Rabbis call on Netanyahu to cease Har Homa project

LESLIE KATZ
Bulletin Staff

"To unilaterally create a new Jewish neighborhood in East Jerusalem runs contrary to the spirit of negotiations."

Among the rabbis from various movements who signed the letter are:

Rabbis Michael Barenbaum of Reform Congregation Rodef Sholom in San Rafael; Steven Chester, who is currently on sabbatical from Reform Temple Sinai in Oakland; Burt Jacobson of Kehilla Community Synagogue, a Jewish Renewal congregation in Berkeley; and Lavey Derby of Conservative Congregation Kol Shofar in Tiburon.

"The Israeli government is in such a sensitive moment in terms of peace negotiations," Derby says.

"I signed this letter because I believe that for the Israeli government to do anything that undermines or even possibly undermines the movement of the peace negotiations toward final status," during which the future of Jerusalem will be discussed, "seems to me terribly unwise if not disastrous."

The letter, which was initiated by the Jewish Peace Lobby, is reputedly the first broadly based rabbinical protest on Har Homa.

It contends that the area was never part of Jerusalem, even when the city was divided during the 1949-1967 period before the Six Day War.

Har Homa, a portion of the letter charges, is a rural area that became part of East Jerusalem only when the Israeli government redrew the municipal boundaries after the city was reunited in 1967, incorporating large areas of the surrounding West Bank into what was redefined as "Jerusalem."

Refraining from construction at Har Homa, the letter says, "does not deny the strength of the 3,000-year connection of the Jewish people to Jerusalem...it is naive to believe that lasting peace can be achieved with the Arab world and the Palestinians without some compromise on Jerusalem."

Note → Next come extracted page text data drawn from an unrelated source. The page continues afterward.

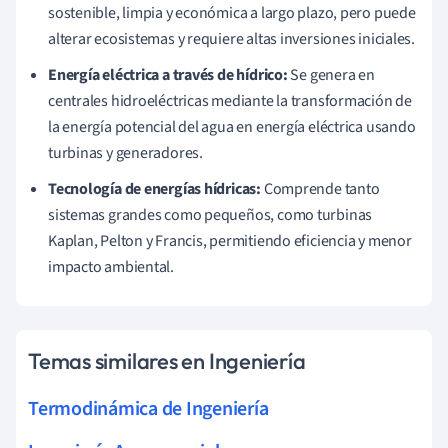
sostenible, limpia y económica a largo plazo, pero puede
alterar ecosistemas y requiere altas inversiones iniciales.
Energía eléctrica a través de hídrico:
Se genera en
centrales hidroeléctricas mediante la transformación de
la energía potencial del agua en energía eléctrica usando
turbinas y generadores.
Tecnología de energías hídricas:
Comprende tanto
sistemas grandes como pequeños, como turbinas
Kaplan, Pelton y Francis, permitiendo eficiencia y menor
impacto ambiental.
Temas similares en Ingeniería
Termodinámica de Ingeniería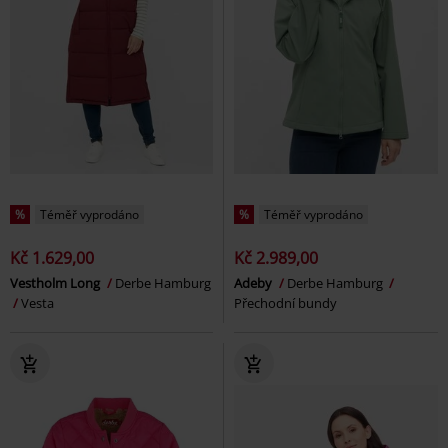
%
Téměř vyprodáno
%
Téměř vyprodáno
Kč 1.629,00
Kč 2.989,00
Vestholm Long
Derbe Hamburg
Adeby
Derbe Hamburg
Vesta
Přechodní bundy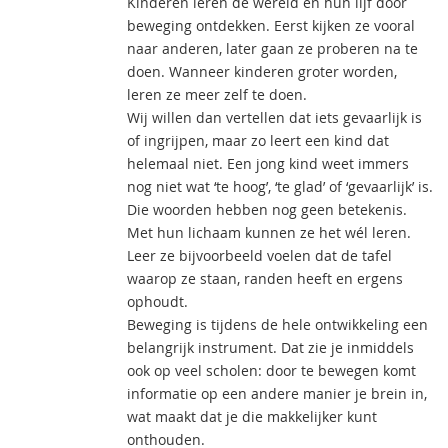
Kinderen leren de wereld en hun lijf door
beweging ontdekken. Eerst kijken ze vooral
naar anderen, later gaan ze proberen na te
doen. Wanneer kinderen groter worden,
leren ze meer zelf te doen.
Wij willen dan vertellen dat iets gevaarlijk is
of ingrijpen, maar zo leert een kind dat
helemaal niet. Een jong kind weet immers
nog niet wat ‘te hoog’, ‘te glad’ of ‘gevaarlijk’ is.
Die woorden hebben nog geen betekenis.
Met hun lichaam kunnen ze het wél leren.
Leer ze bijvoorbeeld voelen dat de tafel
waarop ze staan, randen heeft en ergens
ophoudt.
Beweging is tijdens de hele ontwikkeling een
belangrijk instrument. Dat zie je inmiddels
ook op veel scholen: door te bewegen komt
informatie op een andere manier je brein in,
wat maakt dat je die makkelijker kunt
onthouden.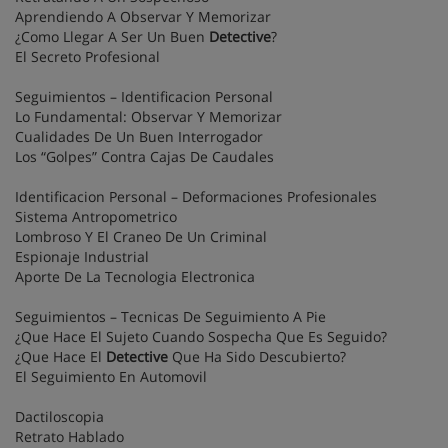
Aprendiendo A Observar Y Memorizar
¿Como Llegar A Ser Un Buen
Detective
?
El Secreto Profesional
Seguimientos – Identificacion Personal
Lo Fundamental: Observar Y Memorizar
Cualidades De Un Buen Interrogador
Los “Golpes” Contra Cajas De Caudales
Identificacion Personal – Deformaciones Profesionales
Sistema Antropometrico
Lombroso Y El Craneo De Un Criminal
Espionaje Industrial
Aporte De La Tecnologia Electronica
Seguimientos – Tecnicas De Seguimiento A Pie
¿Que Hace El Sujeto Cuando Sospecha Que Es Seguido?
¿Que Hace El
Detective
Que Ha Sido Descubierto?
El Seguimiento En Automovil
Dactiloscopia
Retrato Hablado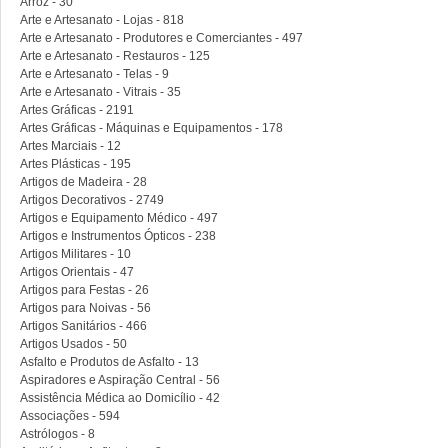
Arroz - 30
Arte e Artesanato - Lojas - 818
Arte e Artesanato - Produtores e Comerciantes - 497
Arte e Artesanato - Restauros - 125
Arte e Artesanato - Telas - 9
Arte e Artesanato - Vitrais - 35
Artes Gráficas - 2191
Artes Gráficas - Máquinas e Equipamentos - 178
Artes Marciais - 12
Artes Plásticas - 195
Artigos de Madeira - 28
Artigos Decorativos - 2749
Artigos e Equipamento Médico - 497
Artigos e Instrumentos Ópticos - 238
Artigos Militares - 10
Artigos Orientais - 47
Artigos para Festas - 26
Artigos para Noivas - 56
Artigos Sanitários - 466
Artigos Usados - 50
Asfalto e Produtos de Asfalto - 13
Aspiradores e Aspiração Central - 56
Assistência Médica ao Domicílio - 42
Associações - 594
Astrólogos - 8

Derby says he does not pretend to assume that an open letter on such an issue as Har Homa will sway the Israeli government's actions.

"I think, in point of fact, that Prime Minister Netanyahu has proven himself to be quite deaf to the concerns of American Jewry."

Nonetheless, Derby continues, "It seems to me that American Jews who are concerned about Israel have the right and the obligation to make public statements about what is taking place so that the Israeli public and those Israeli government officials who are at all interested will know where some of us stand."